Mi pensamiento se desdobla. A un lado, se amontonan las preguntas. La sospecha. El horror. Al otro lado, imperturbable, la imagen de un hombre inclinado en la penumbra subterránea. Contra la montaña de información y opiniones que llevo absorbiendo y masticando desde el pasado 7 de octubre, una especie de meteorito. ¡Bam! Y de pronto las voces se apagan —el imperativo de la condena, la vehemencia del discurso— y en su lugar se extiende una imagen muda, fugaz, inventada.
No sé decir qué aspecto tiene el miliciano imaginario; detalles como la edad o la complexión o si lleva barba o si tiene ojeras son irrelevantes. Lo que importa es su expresión. Qué pasa en su rostro y por su cabeza, qué ve cuando mira a Lifschitz, qué sueña si logra dormirse. En quién piensa cuando las detonaciones sacuden la tierra. Si acaso también a él se le aparecerá un hombre o mujer fantasma, como a mí. Si acaso no siente absolutamente nada. Si acaso es un error o una frivolidad proyectar sentimientos huérfanos (esperanza, curiosidad) sobre un personaje ficticio. Si acaso lo que cuenta la rehén es parte de una farsa: su marido también fue capturado por Hamás y sigue preso, tal vez se vea obligada a mentir, tal vez ese shalom no sea sino un señuelo.

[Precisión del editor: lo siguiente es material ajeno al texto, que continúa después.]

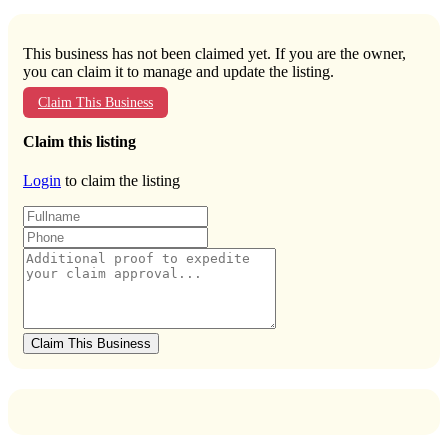
This business has not been claimed yet. If you are the owner,
you can claim it to manage and update the listing.
Claim This Business
Claim this listing
Login
to claim the listing
Claim This Business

La literalidad se impone. Hay hechos. La ocupación de Palestina es un hecho. La masacre de Hamás el 7 de octubre es un hecho. La responsabilidad de Benjamín Netanyahu es un hecho. La destrucción de la franja de Gaza, el bloqueo de suministros, el genocidio de civiles. Un duelo escindido: herencias de terror y de trauma que corren en paralelo, a cada lado de la frontera, casi tocándose, pero sin querer o poder mezclarse. Sin encontrar la manera de hacerlo.
La literalidad de los hechos se impone, sí. Pero desde que leí el testimonio de Lifschitz la imagen del miliciano me ronda. Me persigue en mi merodear, por los túneles y acantilados de la mente, aquellos que ya hace mucho que han dejado de podarse y asfaltarse, por los que crecen las malas hierbas y campan criaturas extrañas. “Él” pertenece a un mundo de fantasmas y fantasías. Es una ensoñación propia, inventada a través de un testimonio ajeno: “he pasado por un infierno”, dijo Lifschitz, y también: “nos cuidaron”, “comimos lo mismo que ellos”.
Si hay alguna esperanza de paz, esta no se reduce a un alto al fuego. En el camino hacia la reparación, será necesario atravesar vías desconocidas, túneles, bosques llenos de sombras. Abrir una salida al otro lado dependerá, en gran medida, de la capacidad de imaginar un rostro en la oscuridad. A pesar del miedo, del dolor, de la rabia, a pesar de la duda, imaginar un rostro de la nada y preguntarnos qué piensa y qué ve.